Start Text passage

What I am saying is that IF a prospective employee does play a sport, it is a
HUGE value add to watch/play with them to be able to see and judge their
personality in that context.

------
EliRivers
What of those who play for the love of the game? Those who think a good match
is one in which everyone enjoyed themselves? Those for whom the score exists
only as a by-product of what they see as the point - to have a good time?
They're not competitive and they it more fun for everyone else. If that
translates into their work, they'd surely be far better employees than hyper-
competitives.

------
icey
This whole article seems like terrible advice to me; and then there's this:

[http://en.wikipedia.org/wiki/Americans_with_Disabilities_Act...](http://en.wikipedia.org/wiki/Americans_with_Disabilities_Act_of_1990)

------
lsc
hah. wow. my first thought is "you know, you need Engineers at a startup, too;
not just sales people" -

It certainly doesn't sound like the sort of place I would want to work, but it
might not be as bad of an idea as I initially thought; if you have an office
full of people who play sports, I imagine that organization could translate to
other kinds of teamwork.

On the other hand, you are shutting out a whole lot of really good Engineers.

End Text passage

Aim of the exercise
According to the forum thread, what does lsc say a startup needs besides sales people? The records bear no relation to the forum thread.

Start Entries supplied

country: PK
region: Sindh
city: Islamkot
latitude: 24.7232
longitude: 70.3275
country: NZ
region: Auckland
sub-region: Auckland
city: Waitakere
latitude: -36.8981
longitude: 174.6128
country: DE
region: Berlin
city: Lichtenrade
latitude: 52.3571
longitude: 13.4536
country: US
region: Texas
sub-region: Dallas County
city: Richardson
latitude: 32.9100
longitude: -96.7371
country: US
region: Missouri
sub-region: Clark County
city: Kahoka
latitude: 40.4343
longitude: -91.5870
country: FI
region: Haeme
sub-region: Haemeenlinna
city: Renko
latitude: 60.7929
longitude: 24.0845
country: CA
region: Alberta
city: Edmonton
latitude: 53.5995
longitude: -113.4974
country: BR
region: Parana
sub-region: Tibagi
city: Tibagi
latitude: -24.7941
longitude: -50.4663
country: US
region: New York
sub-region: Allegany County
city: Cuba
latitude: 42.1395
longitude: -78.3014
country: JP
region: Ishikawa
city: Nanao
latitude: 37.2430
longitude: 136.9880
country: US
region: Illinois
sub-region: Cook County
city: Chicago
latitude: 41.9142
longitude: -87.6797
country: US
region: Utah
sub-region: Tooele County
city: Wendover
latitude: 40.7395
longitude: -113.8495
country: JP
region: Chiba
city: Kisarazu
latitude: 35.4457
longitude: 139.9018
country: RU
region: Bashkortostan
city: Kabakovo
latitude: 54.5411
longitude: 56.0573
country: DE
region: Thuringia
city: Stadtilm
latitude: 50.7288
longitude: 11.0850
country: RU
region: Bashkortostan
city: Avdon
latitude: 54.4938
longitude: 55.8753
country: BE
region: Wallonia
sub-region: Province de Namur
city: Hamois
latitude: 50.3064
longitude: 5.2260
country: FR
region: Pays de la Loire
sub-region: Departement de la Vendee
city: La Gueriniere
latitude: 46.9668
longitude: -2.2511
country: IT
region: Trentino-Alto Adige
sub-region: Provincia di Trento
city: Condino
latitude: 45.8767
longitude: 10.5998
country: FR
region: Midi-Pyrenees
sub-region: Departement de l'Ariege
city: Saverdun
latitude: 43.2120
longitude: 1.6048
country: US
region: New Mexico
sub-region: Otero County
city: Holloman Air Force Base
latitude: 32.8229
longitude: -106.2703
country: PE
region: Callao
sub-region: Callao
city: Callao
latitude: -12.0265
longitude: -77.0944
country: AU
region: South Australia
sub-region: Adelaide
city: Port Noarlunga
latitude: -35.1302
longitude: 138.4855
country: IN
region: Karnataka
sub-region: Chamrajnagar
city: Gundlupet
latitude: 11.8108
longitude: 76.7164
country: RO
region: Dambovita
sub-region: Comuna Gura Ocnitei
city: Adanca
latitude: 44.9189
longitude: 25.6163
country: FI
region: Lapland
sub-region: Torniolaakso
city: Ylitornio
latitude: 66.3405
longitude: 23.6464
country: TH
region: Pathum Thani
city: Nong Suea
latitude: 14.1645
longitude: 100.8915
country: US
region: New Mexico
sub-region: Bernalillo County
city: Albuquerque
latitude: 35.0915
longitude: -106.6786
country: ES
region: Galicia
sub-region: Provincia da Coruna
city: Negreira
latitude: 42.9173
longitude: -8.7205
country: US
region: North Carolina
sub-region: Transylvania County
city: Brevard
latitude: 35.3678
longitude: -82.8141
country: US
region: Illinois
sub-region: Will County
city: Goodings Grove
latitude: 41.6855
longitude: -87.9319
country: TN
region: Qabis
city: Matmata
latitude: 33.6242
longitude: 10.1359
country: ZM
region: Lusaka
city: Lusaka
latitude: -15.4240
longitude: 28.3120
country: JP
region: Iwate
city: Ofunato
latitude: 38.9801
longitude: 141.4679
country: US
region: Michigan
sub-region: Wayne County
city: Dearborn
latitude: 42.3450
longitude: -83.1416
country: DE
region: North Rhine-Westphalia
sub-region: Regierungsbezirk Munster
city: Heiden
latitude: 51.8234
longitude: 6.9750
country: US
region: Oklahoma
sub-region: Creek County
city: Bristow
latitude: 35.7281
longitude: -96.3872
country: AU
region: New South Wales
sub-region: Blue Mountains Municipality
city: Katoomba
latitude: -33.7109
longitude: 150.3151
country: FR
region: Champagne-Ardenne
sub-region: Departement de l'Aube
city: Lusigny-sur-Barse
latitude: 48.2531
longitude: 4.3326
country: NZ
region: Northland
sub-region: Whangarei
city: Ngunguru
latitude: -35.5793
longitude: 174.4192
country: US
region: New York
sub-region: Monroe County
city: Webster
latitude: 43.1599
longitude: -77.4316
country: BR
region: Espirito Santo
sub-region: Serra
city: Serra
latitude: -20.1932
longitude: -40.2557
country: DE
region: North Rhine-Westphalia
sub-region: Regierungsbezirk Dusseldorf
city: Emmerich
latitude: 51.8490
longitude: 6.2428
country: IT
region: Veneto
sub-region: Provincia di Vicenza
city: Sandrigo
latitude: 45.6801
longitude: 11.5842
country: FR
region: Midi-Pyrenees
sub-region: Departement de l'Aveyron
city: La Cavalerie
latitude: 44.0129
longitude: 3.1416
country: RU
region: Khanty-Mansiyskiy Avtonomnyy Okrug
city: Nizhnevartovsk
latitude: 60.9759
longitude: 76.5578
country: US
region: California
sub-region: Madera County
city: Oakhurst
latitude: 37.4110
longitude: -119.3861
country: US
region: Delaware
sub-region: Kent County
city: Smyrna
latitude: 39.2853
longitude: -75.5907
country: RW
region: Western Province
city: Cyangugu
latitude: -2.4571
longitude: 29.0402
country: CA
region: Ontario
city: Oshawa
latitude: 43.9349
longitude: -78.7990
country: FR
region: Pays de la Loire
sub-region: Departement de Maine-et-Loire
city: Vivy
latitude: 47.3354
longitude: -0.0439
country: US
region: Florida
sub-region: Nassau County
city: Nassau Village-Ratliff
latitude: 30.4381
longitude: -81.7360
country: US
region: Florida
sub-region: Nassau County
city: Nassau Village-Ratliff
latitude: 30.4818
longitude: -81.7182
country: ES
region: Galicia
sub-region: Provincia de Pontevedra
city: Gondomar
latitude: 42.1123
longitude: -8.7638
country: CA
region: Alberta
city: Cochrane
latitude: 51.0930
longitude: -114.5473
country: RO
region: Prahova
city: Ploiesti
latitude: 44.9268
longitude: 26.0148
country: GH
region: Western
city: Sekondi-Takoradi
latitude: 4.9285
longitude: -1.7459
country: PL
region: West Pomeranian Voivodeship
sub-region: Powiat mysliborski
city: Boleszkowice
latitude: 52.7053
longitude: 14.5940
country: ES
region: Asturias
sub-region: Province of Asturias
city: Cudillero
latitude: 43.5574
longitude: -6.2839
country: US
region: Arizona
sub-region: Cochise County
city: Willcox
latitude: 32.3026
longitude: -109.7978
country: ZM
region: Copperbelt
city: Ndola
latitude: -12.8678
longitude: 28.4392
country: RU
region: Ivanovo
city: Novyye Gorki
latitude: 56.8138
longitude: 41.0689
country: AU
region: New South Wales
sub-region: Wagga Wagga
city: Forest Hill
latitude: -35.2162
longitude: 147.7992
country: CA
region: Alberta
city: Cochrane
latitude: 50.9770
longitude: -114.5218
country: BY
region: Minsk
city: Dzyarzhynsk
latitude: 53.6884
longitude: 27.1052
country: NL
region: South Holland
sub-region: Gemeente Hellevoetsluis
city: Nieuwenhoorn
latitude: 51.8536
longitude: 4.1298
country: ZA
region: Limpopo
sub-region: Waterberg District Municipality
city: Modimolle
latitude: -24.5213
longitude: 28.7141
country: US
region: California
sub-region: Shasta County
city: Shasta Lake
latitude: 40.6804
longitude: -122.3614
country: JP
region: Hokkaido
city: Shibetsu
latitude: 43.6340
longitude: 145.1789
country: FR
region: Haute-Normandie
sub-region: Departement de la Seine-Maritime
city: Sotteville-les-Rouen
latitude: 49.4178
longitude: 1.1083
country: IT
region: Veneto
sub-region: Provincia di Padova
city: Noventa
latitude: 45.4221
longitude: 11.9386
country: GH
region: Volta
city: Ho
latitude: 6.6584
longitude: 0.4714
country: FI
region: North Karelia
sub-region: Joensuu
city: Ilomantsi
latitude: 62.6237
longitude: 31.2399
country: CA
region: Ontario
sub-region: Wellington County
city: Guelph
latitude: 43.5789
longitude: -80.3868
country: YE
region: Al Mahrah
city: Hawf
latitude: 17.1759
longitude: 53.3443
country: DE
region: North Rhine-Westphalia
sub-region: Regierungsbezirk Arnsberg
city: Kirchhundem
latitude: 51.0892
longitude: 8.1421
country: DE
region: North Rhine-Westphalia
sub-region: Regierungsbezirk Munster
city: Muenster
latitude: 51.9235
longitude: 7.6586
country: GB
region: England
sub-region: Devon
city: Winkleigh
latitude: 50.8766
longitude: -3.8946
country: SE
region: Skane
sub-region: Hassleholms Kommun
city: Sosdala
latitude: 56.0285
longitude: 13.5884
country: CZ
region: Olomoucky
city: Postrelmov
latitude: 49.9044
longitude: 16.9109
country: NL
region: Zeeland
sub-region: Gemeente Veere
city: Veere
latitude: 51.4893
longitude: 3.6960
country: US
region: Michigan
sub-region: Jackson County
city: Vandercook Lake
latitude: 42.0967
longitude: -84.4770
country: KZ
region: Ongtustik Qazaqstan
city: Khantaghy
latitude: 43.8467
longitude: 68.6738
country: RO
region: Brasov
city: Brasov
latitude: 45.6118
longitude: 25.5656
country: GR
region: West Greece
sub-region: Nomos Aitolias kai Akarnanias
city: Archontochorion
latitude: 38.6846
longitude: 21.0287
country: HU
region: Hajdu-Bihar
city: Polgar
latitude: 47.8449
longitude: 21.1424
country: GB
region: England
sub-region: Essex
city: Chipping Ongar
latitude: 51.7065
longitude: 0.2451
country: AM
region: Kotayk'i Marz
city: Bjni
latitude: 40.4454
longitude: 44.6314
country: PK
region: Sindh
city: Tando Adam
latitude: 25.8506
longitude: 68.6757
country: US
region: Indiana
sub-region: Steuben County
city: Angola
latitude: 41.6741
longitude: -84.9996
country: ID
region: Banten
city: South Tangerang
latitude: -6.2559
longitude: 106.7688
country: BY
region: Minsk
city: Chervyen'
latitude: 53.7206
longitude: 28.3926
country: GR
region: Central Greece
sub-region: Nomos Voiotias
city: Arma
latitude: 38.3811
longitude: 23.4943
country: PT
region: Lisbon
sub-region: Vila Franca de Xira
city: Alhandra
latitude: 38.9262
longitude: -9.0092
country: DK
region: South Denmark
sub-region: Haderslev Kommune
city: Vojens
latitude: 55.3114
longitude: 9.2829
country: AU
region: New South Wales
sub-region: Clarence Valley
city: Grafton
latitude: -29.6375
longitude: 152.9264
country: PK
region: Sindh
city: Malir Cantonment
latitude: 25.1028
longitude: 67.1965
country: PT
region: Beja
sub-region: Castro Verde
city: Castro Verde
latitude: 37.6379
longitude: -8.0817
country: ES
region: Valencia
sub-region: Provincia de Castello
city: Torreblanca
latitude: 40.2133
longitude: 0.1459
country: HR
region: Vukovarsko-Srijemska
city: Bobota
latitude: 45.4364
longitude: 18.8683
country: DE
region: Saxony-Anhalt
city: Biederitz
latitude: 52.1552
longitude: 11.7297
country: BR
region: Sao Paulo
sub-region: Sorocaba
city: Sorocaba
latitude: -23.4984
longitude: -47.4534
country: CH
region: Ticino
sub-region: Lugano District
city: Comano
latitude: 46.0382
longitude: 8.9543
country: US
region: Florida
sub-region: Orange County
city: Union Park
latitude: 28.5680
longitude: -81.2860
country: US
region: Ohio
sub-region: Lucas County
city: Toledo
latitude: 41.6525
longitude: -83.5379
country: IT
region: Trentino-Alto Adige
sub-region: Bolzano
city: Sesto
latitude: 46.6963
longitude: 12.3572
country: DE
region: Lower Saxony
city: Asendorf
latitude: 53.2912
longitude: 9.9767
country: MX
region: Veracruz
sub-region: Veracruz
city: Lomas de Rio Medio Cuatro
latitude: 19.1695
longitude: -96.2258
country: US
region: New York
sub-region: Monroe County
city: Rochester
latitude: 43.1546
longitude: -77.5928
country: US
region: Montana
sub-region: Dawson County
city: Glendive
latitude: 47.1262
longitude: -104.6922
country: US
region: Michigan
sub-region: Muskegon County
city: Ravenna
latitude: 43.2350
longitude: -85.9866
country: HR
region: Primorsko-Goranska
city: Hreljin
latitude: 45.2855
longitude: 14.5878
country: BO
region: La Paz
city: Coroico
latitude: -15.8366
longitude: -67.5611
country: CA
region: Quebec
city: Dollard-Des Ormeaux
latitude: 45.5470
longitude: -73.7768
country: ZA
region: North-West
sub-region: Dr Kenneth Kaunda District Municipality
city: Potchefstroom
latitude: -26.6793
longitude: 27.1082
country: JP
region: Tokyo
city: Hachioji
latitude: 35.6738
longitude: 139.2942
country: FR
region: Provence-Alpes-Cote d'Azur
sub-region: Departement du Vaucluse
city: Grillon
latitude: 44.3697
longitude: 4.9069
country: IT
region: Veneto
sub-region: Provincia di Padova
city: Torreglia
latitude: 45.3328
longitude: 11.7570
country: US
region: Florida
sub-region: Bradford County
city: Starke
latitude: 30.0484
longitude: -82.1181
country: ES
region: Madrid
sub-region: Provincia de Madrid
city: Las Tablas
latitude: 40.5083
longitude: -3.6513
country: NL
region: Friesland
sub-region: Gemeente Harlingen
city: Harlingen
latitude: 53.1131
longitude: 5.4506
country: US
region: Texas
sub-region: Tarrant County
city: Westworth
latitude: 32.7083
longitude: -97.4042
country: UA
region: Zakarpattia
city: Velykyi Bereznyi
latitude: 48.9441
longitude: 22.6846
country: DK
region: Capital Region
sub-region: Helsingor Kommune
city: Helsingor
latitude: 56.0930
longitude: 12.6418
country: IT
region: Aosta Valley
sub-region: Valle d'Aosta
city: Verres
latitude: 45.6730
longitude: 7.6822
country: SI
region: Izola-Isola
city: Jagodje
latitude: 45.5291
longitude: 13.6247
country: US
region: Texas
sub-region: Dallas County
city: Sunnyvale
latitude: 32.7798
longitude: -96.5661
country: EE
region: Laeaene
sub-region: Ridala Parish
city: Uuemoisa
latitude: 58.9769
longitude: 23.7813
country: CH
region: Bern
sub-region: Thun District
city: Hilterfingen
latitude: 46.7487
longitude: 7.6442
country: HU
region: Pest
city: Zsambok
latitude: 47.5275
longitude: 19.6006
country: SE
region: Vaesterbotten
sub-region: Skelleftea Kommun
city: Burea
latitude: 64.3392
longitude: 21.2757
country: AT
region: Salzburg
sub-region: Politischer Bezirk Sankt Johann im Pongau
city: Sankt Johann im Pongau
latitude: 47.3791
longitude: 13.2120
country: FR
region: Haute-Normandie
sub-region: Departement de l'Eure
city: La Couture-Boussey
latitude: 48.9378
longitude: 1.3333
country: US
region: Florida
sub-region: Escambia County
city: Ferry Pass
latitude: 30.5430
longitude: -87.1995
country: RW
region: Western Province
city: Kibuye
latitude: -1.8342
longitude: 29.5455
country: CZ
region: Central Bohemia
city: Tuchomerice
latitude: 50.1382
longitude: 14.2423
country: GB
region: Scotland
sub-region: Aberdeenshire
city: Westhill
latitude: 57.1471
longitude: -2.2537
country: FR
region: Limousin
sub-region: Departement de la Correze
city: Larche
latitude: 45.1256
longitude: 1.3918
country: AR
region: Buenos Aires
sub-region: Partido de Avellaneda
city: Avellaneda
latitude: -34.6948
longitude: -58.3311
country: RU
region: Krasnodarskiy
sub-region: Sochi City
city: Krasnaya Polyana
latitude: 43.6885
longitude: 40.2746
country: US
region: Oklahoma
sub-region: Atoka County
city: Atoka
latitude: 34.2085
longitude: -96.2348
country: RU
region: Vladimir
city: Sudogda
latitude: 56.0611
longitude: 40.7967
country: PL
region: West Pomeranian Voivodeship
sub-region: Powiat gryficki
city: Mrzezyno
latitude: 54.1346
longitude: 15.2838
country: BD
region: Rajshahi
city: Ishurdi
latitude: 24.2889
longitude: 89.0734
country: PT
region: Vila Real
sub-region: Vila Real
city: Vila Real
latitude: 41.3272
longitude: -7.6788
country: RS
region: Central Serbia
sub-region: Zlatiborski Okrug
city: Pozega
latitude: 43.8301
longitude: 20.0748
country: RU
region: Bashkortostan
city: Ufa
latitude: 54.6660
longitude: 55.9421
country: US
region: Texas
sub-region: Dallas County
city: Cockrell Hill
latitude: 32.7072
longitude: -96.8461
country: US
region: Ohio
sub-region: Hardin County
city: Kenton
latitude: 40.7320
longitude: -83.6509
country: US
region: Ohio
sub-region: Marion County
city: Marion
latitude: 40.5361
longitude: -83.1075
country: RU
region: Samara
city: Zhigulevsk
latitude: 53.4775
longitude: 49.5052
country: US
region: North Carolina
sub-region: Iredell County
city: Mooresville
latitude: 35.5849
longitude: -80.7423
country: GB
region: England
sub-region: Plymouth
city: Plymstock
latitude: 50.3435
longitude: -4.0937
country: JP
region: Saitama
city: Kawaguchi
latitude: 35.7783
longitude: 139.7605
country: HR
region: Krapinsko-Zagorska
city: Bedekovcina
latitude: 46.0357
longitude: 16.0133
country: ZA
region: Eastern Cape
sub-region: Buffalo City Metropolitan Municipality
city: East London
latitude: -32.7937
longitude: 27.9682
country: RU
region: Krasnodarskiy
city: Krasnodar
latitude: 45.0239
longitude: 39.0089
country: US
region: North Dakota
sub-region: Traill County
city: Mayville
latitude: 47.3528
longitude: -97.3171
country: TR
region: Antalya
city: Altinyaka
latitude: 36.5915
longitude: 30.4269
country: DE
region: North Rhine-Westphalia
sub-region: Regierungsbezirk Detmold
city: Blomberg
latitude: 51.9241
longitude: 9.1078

End Entries supplied

Correct output
Engineers.